Un compositeur viennois, Arnold Schönberg, dans ses œuvres musicales, et dans un Manuel de la théorie de l'harmonie (1911), a poussé cette évolution à ses conséquences extrêmes en se présentant comme l'inventeur d'un système atonal et le libérateur d'un art « sans limites, sans dogmes et sans exceptions », ou subsistent l'usage de la gamme tempérée et les formes graphiques de la notation, mais où les procédés rythmiques, mélodiques, harmoniques et contrepointiques ne sont plus assujettis à d'autres lois qu'à la possibilité de les exprimer.

2. On appelle harmonie ou musique d'harmonie un orchestre civil ou militaire d'instruments à vent, la plupart à anche, en bois et en cuivre, et d'instruments de percussion.
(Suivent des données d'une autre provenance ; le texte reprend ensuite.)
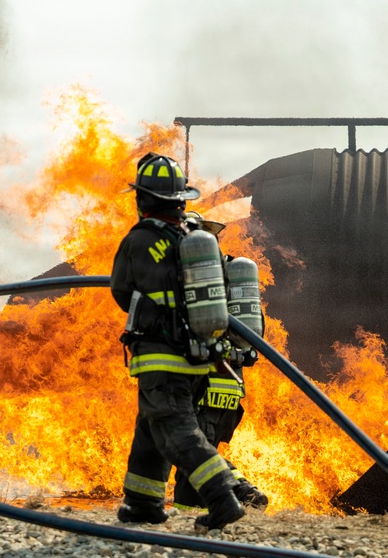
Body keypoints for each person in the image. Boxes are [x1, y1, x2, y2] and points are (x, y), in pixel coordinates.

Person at [110, 153, 246, 531]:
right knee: (151, 430)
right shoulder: (193, 240)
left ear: (142, 199)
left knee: (176, 432)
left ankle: (223, 498)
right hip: (196, 357)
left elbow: (120, 290)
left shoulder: (140, 239)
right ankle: (143, 504)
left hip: (160, 355)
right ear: (180, 200)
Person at [171, 211, 270, 513]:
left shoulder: (194, 280)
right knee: (189, 468)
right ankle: (193, 520)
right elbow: (254, 332)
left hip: (204, 384)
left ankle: (241, 489)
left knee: (192, 450)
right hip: (229, 390)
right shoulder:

La diversité de composition numérique et les variantes remarquées de l'un à l'autre de ces corps de musique quant au choix des instruments appelés à en faire partie, ayant à la longue paru nuisibles à leur fonctionnement ainsi qu'à leur répertoire et aux intérêts du commerce de musique, le Congrès d'histoire et de théorie musicales tenu à Paris en 1900 proposa l'adoption d'une organisation fixée d'après 2 types, l'un de 66 instruments, pour les orchestres dits harmonie, l'autre de 49 pour ceux appelés fanfares. Ces 66 instruments se trouvent répartis en six groupes :

I, une petite flûte, 2 grandes flûtes, 2 hautbois, 1 cor anglais facultatif, 2 bassons, 1 sarrussophone;
II, 2 petites et 15 grandes clarinettes;
III, 8 saxophones, dont un soprano facultatif;
IV, 2 trompettes, 2 cornets, 3 cors, 4 trombones;
V, 16 bugles;
VI, percussion, 5 instrumentistes, dont un facultatif.

On estimait en 1912 à 1800 le nombre des musiques d'harmonie civiles existant en France. Elles sont pour la plupart subventionnées par les municipalités. Des concours sont de temps en temps institués entre elles et fournissent l'occasion de fêtes et agapes populaires. Leur répertoire d'un ordre en général inférieur s'alimente, comme celui des corps de musique militaires, des transcriptions de fragments d'opéras et d'opérettes, de musique de danse et de morceaux composés par leurs chefs ou leurs solistes.